What are Black Holes? |
Black holes are objects so dense that no matter and not even light can escape their gravity, and since nothing can travel faster than light, nothing can escape from inside a black hole, making them extraordinarily difficult to observe. However, a black hole exerts the same force on something far away from it as any other object of the same mass would. Black holes are of different sizes and are formed when very massive stars collapse at the end of their life cycle. Black holes can be small like an atom, or big like a large mountain. A black hole's horizon is the point of no return beyond which stars, planets, gas, dust and all forms of electromagnetic radiation get swallowed into oblivion. Types of Black holes There are basically three types of black holes: stellar, supermassive, and miniature black holes. Stellar black holes are formed when a massive star collapses. Supermassive black holes are equivalent to billions of suns, and expected to exist in the centres of most galaxies, including Milky Way galaxy. Miniature black holes are assumed to have been formed shortly after the “Big Bang”, which is predicted to have started the universe 13.7 billion years ago. |
Black hole’s image may question Albert Einstein's Theory of General Relativity
This first ever picture of a black hole would be a landmark achievement in the field of astrophysics that may question Albert Einstein's Theory of General Relativity. This outcome will test the theory put forward by Einstein in 1915 to explain the laws of gravity and their relation to other natural forces.
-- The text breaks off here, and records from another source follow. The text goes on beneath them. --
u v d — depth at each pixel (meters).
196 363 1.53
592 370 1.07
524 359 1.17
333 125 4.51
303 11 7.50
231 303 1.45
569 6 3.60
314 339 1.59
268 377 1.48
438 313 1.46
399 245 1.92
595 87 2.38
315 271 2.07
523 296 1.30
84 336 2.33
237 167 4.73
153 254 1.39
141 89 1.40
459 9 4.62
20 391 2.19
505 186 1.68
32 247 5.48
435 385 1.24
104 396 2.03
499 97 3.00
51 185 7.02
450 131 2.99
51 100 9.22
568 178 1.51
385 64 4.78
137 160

Einstein's theory allows scientists to predict the size and shape of a black hole and if the prediction turns out to be wrong, the theory may require rework.
Black hole at the centre of Milky Way Galaxy
In 2017, the journal “Nature Astronomy” published the discovery of a giant black hole ‘Sagittarius A*’, nearly 100000 times the mass of the sun near the heart of the Milky Way Galaxy. The black hole was found hiding in a huge cloud of molecular gas called CO–0.40–0.22.
The hole is thought to possess 4 million times the mass of the Sun and is located some 26,000 light years from the Earth.
Story 2: FTII announces course in Film Criticism and Art of Review |
The Film and Television Institute of India (FTII) on April 10, 2019 announced a course in Film Criticism and the Art of Review for the first time.
This 20-day Course would be conducted from May 28 to June 19, 2019 in Delhi in association with Indian Institute of Mass Communication (IIMC), Delhi.
Highlights of the course
• The course meets a long-standing demand of cinema critics, film reviewers, film bloggers, research scholars, film academics and anyone who has more than ordinary interest in cinema.
• During the course, one will be provided with the tools to know how to ‘read’ a film in order to review it.
• It will provide a basic grounding in the discipline of Film Criticism and train the participants into becoming serious viewers of Cinema.
• The course includes the study of significant films in the history of cinema through the prism of critical thinking.
• The Course is open to all with no age bar.
• The course would be led by Bhopal-based filmmaker, Rajula Shah, an FTII alumnus. She studied film direction at FTII from 1997 to 2000.
• The Course is being conducted under FTII's countrywide film education initiative ‘SKIFT’ (Skilling India in Film and Television).
Film and Television Institute of India (FTII)
• Established in 1960, FTII is considered as a premier institute for training in Cinema and Television.
• It is an autonomous institute under the Union Ministry of Information and Broadcasting and is aided by the Central Government.
• It is situated on the premises of the erstwhile Prabhat Film Company in Pune.
• FTII is a member of the International Liaison Centre of Schools of Cinema and Television (CILECT), an organisation of the world's leading schools of film and television
• It has been accorded the status of Institute of National Importance by the Union Government.
• It boasts of notable alumni such as Naseeruddin Shah, Shabana Azmi, Om Puri, Jaya Bachchan, among others.